Tibial fracture bone healing by PEMFs therapy

The use of pulsed electromagnetic fields in bone fracture healing is not a new. The American food & drug administration (FDA) has approved PEMF therapy for bone fractures, which is based on the work of the famous Rober O. Becker, the American orthopedic surgeon, which is considered by many to be the father of modern electro-medicine

This is a 73 years old Kuwaiti female patient with history of previous brain strokes, left knee replacement, diabetes mellitus, mild Parkinsonism, & hypertension. The patient had a fall on her knees on the 4th of April 2016. Due to her multiple risk factors and her old age, plus the patient on anticoagulant therapy, no invasive intervention was decided by her treating physicians. The only thing they can do for the time being, is to put her knee on a cast and hope that the bone will heal itself within 3-4 months, according to the orthopedic surgeon.

  

 

The patient is a relative of mine; therefore, I started the patient on organic “Silica”, to accelerate the bone formation based on the work of the French, Nobel Prize nominee “Louis Kervran” (Biological transmutation), and pulsed electromagnetic field. Because I am not the one doing the therapy for her, I gave the family member an easy-to-use PEMF device, known as “SOTA’s Magnetic pulser”. I advised the family to use it for 30 minutes maximum, 4 to 5 times per day, with at least 1 hour break in between sessions.
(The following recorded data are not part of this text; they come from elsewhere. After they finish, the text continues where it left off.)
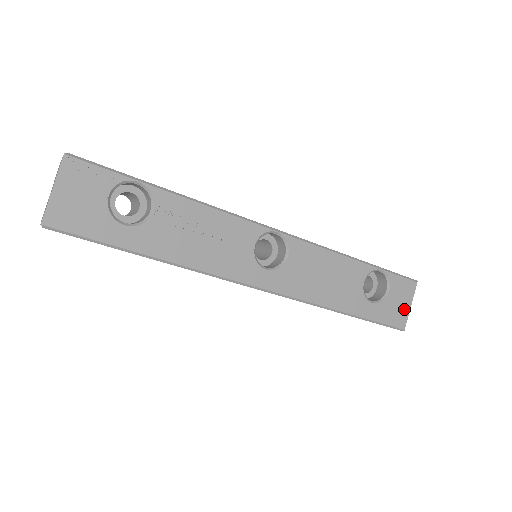
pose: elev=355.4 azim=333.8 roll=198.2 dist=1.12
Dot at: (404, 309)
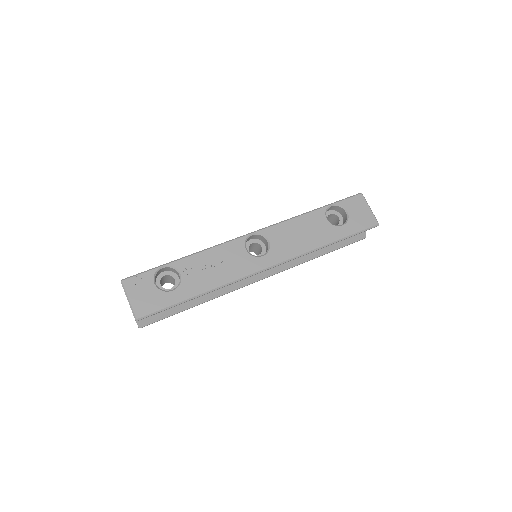
Dot at: (367, 213)
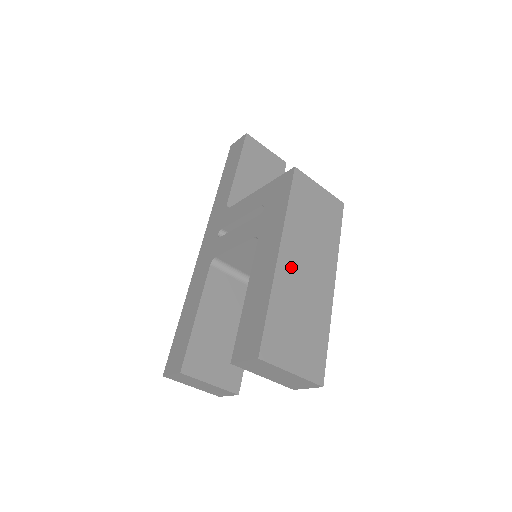
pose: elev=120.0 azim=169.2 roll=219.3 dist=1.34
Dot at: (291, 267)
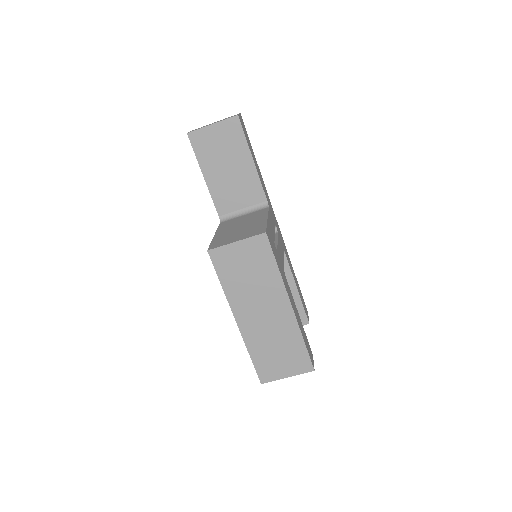
Dot at: (250, 323)
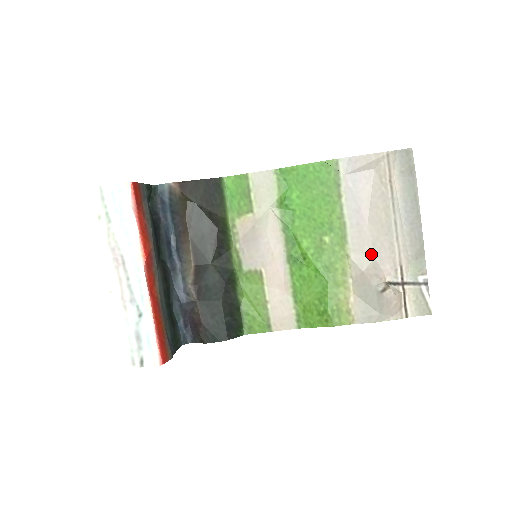
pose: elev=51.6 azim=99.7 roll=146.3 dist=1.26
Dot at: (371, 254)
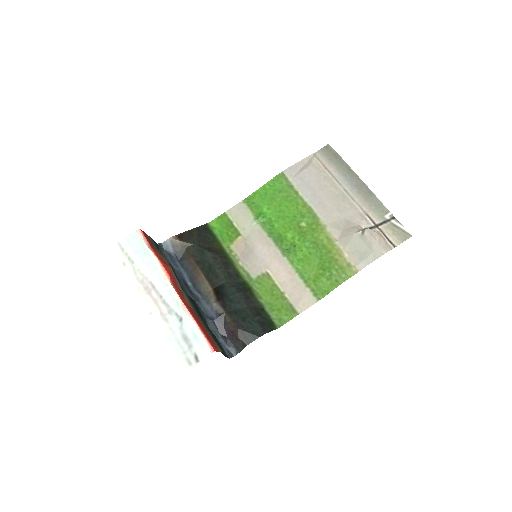
Dot at: (341, 217)
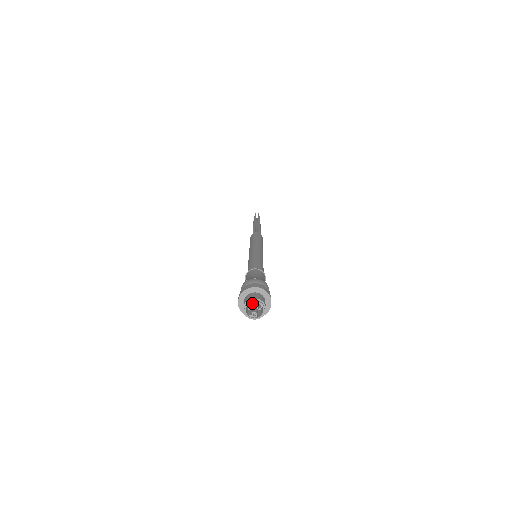
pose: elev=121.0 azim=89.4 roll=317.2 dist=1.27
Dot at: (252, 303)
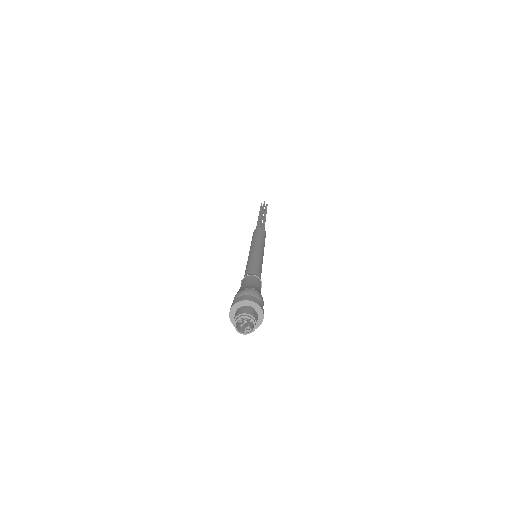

The result can be seen on the X-rays, which showed the initial communuted fracture, and how the fracture space started to become more and more blurry with the time, denoting the formation of callus formation. The orthopedic surgeon told us that he was expecting a full healing within 3 to 4 months. With such X-rays findings, the healing is faster than what he anticipated, and he believes that within 1 and half month, the bone should be healed!

Of course, the orthopedic surgeon know nothing about the healing done by the family, and they think that her body is healing itself rapidly. The patient in the hospital now on observation only, with no specific medications are given for the fracture.